■ **Work to complete**: Copy without pictures. Please restate each line of the listing exactly.

□ □ □ □ □

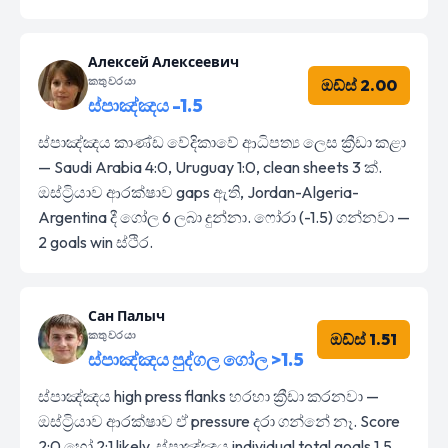
Алексей Алексеевич
කතුවරයා
ඔඩ්ස් 2.00
ස්පාඤ්ඤය -1.5
ස්පාඤ්ඤය කාණ්ඩ වේදිකාවේ ආධිපත්‍ය ලෙස ක්‍රීඩා කළා
— Saudi Arabia 4:0, Uruguay 1:0, clean sheets 3 ක්.
ඔස්ට්‍රියාව ආරක්ෂාව gaps ඇති, Jordan-Algeria-
Argentina දී ගෝල 6 ලබා දුන්නා. ෆෝරා (-1.5) ගන්නවා —
2 goals win ස්ථිර.
Сан Палыч
කතුවරයා
ඔඩ්ස් 1.51
ස්පාඤ්ඤය පුද්ගල ගෝල >1.5
ස්පාඤ්ඤය high press flanks හරහා ක්‍රීඩා කරනවා —
ඔස්ට්‍රියාව ආරක්ෂාව ඒ pressure දරා ගන්නේ නෑ. Score
2:0 හෝ 2:1 likely, ස්පාඤ්ඤය individual total goals 1.5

□ □ □ □ □

■ **Solution to this task**:
Алексей Алексеевич
කතුවරයා
ඔඩ්ස් 2.00
ස්පාඤ්ඤය -1.5
ස්පාඤ්ඤය කාණ්ඩ වේදිකාවේ ආධිපත්‍ය ලෙස ක්‍රීඩා කළා
— Saudi Arabia 4:0, Uruguay 1:0, clean sheets 3 ක්.
ඔස්ට්‍රියාව ආරක්ෂාව gaps ඇති, Jordan-Algeria-
Argentina දී ගෝල 6 ලබා දුන්නා. ෆෝරා (-1.5) ගන්නවා —
2 goals win ස්ථිර.
Сан Палыч
කතුවරයා
ඔඩ්ස් 1.51
ස්පාඤ්ඤය පුද්ගල ගෝල >1.5
ස්පාඤ්ඤය high press flanks හරහා ක්‍රීඩා කරනවා —
ඔස්ට්‍රියාව ආරක්ෂාව ඒ pressure දරා ගන්නේ නෑ. Score
2:0 හෝ 2:1 likely, ස්පාඤ්ඤය individual total goals 1.5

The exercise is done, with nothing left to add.